Tuesday, December 14, 2010

Today -100: December 14, 1910: Of judges, California chattel, South Carolina schools, and Finnish Jews


Taft nominates Willis Van Devanter and Joseph Lamar to the Supreme Court.

California’s Governor-Elect Hiram Johnson says that “For forty years, California has been a chattel of the Southern Pacific Railroad. ... The railroad has named the governors of California for forty years.” Johnson observes that he and the other reformists only won election in Calif. this year because of the new direct primary system, and he wants to add to that the initiative, referendum and direct election of US senators. He is, however, a little squirrely about women’s suffrage, saying there is some suffragist agitation in the state but that it ought to be left to the people to make their own decision, whatever that means.

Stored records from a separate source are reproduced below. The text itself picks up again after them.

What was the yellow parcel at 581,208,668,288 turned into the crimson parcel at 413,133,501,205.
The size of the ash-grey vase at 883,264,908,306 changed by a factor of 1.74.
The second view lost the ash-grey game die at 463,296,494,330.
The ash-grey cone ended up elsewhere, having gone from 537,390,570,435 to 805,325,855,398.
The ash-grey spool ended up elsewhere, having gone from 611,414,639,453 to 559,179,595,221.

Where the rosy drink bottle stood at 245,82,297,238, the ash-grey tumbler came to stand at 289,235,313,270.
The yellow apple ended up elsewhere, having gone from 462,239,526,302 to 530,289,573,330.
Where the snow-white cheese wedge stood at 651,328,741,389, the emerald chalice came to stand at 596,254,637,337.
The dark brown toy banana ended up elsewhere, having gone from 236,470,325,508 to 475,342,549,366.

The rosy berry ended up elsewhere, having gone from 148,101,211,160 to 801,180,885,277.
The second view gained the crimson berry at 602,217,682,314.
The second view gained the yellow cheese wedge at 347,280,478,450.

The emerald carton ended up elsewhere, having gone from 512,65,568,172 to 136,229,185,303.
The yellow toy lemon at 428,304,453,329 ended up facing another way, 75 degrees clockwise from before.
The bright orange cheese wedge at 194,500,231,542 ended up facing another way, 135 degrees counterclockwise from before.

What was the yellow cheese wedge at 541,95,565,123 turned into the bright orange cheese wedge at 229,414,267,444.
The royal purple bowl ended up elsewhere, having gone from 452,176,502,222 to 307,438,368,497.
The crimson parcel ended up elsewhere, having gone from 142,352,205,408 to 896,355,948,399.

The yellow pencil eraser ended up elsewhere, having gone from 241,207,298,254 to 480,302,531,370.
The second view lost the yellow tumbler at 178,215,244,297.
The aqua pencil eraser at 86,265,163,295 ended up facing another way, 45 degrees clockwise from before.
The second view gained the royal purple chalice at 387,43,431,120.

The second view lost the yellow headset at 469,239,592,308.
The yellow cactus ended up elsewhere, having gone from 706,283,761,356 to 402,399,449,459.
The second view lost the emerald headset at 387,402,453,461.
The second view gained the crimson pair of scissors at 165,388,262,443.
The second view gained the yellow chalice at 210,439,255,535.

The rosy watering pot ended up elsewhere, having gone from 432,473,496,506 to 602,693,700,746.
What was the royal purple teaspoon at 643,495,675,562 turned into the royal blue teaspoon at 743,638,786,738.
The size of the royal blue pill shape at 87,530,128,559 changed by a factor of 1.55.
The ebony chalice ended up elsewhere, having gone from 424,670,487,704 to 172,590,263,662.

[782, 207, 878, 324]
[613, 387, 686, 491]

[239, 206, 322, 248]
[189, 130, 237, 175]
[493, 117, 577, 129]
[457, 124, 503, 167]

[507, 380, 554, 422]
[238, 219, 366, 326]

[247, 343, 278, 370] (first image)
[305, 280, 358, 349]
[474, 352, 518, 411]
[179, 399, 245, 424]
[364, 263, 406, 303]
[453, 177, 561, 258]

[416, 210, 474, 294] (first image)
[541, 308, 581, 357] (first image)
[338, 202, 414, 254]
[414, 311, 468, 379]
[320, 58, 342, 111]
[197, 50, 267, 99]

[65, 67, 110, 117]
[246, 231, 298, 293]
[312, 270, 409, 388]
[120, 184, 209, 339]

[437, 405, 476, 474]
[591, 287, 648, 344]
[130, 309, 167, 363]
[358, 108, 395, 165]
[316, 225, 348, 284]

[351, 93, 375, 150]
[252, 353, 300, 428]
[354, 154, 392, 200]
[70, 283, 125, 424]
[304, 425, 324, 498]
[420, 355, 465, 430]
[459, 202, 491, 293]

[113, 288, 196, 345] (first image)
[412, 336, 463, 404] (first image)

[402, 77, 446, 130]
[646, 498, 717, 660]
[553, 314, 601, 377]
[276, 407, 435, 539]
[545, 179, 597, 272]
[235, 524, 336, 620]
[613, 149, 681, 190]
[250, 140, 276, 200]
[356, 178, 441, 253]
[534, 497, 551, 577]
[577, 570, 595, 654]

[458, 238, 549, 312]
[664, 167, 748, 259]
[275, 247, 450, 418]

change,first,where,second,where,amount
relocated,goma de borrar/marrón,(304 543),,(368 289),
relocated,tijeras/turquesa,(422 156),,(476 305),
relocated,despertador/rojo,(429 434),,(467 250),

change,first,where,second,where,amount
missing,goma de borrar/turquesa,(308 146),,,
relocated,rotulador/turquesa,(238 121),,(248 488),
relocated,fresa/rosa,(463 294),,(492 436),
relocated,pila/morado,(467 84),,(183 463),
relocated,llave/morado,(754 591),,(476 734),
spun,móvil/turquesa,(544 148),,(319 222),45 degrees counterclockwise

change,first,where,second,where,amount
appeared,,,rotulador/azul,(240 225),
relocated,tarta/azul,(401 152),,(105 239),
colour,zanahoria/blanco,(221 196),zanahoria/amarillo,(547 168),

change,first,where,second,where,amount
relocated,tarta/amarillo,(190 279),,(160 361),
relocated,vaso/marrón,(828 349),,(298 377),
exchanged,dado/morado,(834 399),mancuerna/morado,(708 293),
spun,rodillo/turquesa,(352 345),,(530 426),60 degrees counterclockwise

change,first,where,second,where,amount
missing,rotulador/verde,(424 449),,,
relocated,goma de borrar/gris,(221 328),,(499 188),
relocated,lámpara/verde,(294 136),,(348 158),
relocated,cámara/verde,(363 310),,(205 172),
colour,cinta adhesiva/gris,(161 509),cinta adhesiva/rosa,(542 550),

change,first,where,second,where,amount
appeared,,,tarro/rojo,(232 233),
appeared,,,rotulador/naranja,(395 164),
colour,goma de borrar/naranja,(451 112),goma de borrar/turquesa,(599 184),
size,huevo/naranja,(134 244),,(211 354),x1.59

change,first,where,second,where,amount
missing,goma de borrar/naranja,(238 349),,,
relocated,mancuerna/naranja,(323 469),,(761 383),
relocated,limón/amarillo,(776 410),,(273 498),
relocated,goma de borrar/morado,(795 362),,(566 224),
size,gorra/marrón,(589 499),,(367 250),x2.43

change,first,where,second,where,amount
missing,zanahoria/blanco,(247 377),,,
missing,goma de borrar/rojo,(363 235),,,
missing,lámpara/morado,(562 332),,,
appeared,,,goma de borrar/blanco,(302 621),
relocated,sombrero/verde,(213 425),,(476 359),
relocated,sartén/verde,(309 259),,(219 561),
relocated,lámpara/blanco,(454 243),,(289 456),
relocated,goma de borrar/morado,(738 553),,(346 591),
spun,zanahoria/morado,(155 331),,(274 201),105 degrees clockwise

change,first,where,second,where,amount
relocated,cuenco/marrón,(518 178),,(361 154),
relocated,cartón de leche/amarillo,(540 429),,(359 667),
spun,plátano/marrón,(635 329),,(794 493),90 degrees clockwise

South Carolina’s Governor-Elect, Coleman Livingston Blease (campaign song: “Roll up your sleeves, say what you please, the man for the job is Coley Blease”) advocates separate and unequal education, that is, that the amount spent on white schools and black schools respectively should be proportionate to the taxes paid by whites and blacks. He also doesn’t want blacks to be taught more than the most basic literacy. A NYT editorial deprecates this, saying that negroes should receive an education meeting their “probable needs,” which in the South means some sort of industrial training, either mechanical or agricultural. So their disagreement isn’t about whether blacks should get an inferior education, but what sort of inferior education.

The Russian Duma, working on a bill defining citizenship in Finland, refuses to give equal rights to Jews.